In RWKV-6, each flower can look at the “weather” (the current input token) and decide for itself whether to wilt (forget) or bloom stronger (remember).
This allows for incredibly flexible behavior. The model can learn to:
- Reset its state: When it encounters a sentence or document boundary, it can learn to generate a high
w_t
(strong decay) to flush its memory and start fresh. - Preserve context: During a long, coherent passage, it can learn to generate a low
w_t
(weak decay) to maintain context over thousands of tokens.

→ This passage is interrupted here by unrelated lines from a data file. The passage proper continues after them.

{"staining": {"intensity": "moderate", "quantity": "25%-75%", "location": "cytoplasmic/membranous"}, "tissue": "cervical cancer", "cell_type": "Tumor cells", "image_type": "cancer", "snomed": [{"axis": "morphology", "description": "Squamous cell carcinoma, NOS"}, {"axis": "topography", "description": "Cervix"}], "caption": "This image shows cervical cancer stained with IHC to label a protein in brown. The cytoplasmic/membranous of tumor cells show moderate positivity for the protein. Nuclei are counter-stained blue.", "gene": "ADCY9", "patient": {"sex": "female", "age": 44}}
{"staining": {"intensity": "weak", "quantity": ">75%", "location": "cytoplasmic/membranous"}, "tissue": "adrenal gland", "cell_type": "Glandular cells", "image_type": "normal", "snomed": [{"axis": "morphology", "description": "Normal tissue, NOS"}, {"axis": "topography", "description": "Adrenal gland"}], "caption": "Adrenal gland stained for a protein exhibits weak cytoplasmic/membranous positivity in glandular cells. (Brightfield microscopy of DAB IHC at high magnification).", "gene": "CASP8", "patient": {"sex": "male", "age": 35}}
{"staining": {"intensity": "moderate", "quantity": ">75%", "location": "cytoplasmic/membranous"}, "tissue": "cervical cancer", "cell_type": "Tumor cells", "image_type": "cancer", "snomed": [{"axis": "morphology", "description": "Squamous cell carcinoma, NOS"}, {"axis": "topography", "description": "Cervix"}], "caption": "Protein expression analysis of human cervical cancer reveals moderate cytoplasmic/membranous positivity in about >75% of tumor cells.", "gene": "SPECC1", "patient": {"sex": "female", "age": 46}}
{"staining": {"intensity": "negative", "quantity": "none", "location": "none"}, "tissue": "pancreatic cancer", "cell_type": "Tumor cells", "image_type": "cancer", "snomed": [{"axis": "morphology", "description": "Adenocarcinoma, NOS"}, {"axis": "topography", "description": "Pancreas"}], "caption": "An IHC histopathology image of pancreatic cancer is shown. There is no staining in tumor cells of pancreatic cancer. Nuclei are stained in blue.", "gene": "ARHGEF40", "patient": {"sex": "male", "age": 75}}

Finch also made the token-shift mechanism data-dependent, allowing the model to dynamically decide how much of the previous token’s representation to mix in. Every core component of the recurrence became adaptive.
The Journey Continues
The evolution from RWKV-4 to v6 marks a shift in our core mission. We started by reinventing the RNN to match the Transformer’s training paradigm. Now, we are pushing the boundaries of what recurrent models can do, creating architectures with unique capabilities that are not just “efficient alternatives” but powerful systems in their own right.
- RWKV-4 gave us parallel training.
- RWKV-5 (Eagle) gave us a richer, matrix-based state.
- RWKV-6 (Finch) gave us dynamic, context-aware memory.
Each step has been a leap in expressivity and performance, bringing us closer to a model that combines the theoretical elegance of recurrence with the raw power of modern deep learning. The journey is far from over, but with each evolution, the potential of this architectural path becomes clearer and more exciting.